WACONIA, Minn. -- If you noticed that turkey is hit or miss at some delis and restaurants, you're not alone.
A number of factors have contributed to stores having turkey meat one day, and then being out for several days.
For some grocers, it's been an issue for weeks.
"Deli almost every week. Meat, veggies. Try to hit the outside ring as much as we can," said Lisa Andersen, shoper.
Andersen is on her weekly shopping trip to Mackenthun's in Waconia. Here, she can count on finding everything on her grocery list except deli turkey.

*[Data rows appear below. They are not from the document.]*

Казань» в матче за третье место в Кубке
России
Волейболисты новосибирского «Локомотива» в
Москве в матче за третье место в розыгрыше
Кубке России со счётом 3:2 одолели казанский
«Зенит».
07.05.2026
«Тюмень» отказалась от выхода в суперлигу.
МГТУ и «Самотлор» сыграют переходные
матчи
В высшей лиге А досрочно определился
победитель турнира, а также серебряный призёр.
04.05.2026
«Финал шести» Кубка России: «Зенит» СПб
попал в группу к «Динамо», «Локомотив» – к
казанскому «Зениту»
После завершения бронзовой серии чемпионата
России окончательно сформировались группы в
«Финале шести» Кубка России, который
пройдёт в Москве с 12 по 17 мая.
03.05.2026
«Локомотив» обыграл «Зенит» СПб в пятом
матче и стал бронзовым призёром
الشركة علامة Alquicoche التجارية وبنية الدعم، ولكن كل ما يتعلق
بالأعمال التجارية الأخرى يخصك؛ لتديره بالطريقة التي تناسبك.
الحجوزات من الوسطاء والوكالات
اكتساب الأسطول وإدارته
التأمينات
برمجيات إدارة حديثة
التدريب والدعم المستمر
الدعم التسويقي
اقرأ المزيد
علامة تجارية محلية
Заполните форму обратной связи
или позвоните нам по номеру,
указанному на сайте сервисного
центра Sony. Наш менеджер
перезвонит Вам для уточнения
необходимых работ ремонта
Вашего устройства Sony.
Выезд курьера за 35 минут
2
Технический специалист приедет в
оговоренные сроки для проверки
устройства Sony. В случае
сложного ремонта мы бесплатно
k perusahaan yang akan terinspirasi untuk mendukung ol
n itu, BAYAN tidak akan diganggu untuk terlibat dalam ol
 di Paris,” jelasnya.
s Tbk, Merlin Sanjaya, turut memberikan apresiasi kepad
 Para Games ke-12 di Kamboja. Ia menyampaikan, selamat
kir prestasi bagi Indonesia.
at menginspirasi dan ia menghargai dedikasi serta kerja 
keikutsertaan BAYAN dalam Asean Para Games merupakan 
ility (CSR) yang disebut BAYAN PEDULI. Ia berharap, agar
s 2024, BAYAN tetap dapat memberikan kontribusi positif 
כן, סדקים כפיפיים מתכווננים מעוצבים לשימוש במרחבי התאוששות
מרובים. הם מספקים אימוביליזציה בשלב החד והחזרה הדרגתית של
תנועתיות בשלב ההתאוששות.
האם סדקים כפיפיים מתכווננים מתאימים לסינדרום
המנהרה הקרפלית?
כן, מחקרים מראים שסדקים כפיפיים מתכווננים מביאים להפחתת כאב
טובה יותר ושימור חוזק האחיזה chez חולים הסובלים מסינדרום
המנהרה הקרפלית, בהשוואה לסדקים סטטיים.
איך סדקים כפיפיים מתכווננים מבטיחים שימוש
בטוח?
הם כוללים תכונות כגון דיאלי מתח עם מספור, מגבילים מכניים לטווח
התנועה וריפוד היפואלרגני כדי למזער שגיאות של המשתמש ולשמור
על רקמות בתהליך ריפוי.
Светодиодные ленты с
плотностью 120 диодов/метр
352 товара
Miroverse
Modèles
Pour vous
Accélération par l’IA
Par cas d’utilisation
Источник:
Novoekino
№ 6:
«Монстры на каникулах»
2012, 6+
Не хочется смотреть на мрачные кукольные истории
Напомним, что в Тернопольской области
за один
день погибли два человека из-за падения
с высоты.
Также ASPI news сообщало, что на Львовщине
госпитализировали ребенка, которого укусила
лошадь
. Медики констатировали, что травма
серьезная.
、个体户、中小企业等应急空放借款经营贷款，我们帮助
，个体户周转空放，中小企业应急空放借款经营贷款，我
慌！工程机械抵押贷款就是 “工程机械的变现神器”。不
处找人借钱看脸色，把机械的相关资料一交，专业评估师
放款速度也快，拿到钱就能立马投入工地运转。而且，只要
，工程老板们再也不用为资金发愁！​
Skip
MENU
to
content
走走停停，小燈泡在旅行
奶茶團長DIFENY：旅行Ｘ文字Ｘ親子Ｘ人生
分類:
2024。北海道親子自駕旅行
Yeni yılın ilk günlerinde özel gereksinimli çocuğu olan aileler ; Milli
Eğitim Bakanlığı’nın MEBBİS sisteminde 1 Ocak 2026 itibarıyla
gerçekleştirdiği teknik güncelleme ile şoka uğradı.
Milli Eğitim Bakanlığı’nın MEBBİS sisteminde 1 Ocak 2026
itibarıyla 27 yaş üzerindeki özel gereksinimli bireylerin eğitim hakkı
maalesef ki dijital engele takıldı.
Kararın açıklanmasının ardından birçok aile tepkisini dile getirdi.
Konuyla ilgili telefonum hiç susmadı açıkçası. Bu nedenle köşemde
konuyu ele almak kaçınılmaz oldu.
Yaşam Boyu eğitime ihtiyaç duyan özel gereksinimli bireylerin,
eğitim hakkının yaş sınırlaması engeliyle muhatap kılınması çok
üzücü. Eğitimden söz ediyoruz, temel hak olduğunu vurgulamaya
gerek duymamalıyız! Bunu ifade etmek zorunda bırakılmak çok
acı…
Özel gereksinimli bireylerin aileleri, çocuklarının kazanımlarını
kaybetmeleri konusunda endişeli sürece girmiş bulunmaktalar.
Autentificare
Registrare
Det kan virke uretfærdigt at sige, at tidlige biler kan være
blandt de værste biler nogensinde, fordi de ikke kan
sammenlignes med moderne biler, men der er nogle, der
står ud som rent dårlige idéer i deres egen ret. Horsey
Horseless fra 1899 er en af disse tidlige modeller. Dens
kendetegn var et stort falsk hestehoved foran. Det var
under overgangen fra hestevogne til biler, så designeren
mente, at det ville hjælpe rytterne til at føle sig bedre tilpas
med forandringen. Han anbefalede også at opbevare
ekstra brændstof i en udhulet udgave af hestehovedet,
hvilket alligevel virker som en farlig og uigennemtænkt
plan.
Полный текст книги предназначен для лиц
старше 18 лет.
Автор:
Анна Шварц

"I would say over the past two or three weeks here they've had a sign up saying there's a shortage. We've had some off-brands they don't normally carry. Sometimes they are completely out," said Andersen.
For Mackenthun's and other grocery stores, it really comes down to two things. Supply chain issues and the avian bird flu.
The Waconia store has been lucky because as a smaller company, they can pivot from one supplier to another when supply gets low. But even so, it's become a day to day guessing game.
"We aren't going to tell people we have turkey but we do right now. And as of tomorrow we won't because the most recent supplier we found now is out of turkey," said Ed Gardeski, general manager.
Minnesota is the No. 1 turkey producing state in the country. But Gardeski said supply chain issues have been a problem since the beginning of the pandemic, and this spring's wave of avian influenza only compounded the issue.
"The main supplier for our deli slicing meat is about 4 months out now with getting that product back in," said Gardeski.
While bird flu cases have dropped in Minnesota, there is concern a second wave of the flu could hit during fall migration. The good news is deli meat should eventually catch up, and the USDA is not anticipating a turkey shortage for Thanksgiving.
Gardeski, however, said consumers should think about placing their turkey orders earlier this year, just in case.
"It's going to be close this year if you want a big bird. If you want a big bird, find it now and go buy it," said Gardeski.
Eighty farms in Minnesota have been impacted by the bird flu.
About 75% of them are commercial turkey farms, but the number of infected birds is below what we saw in 2015.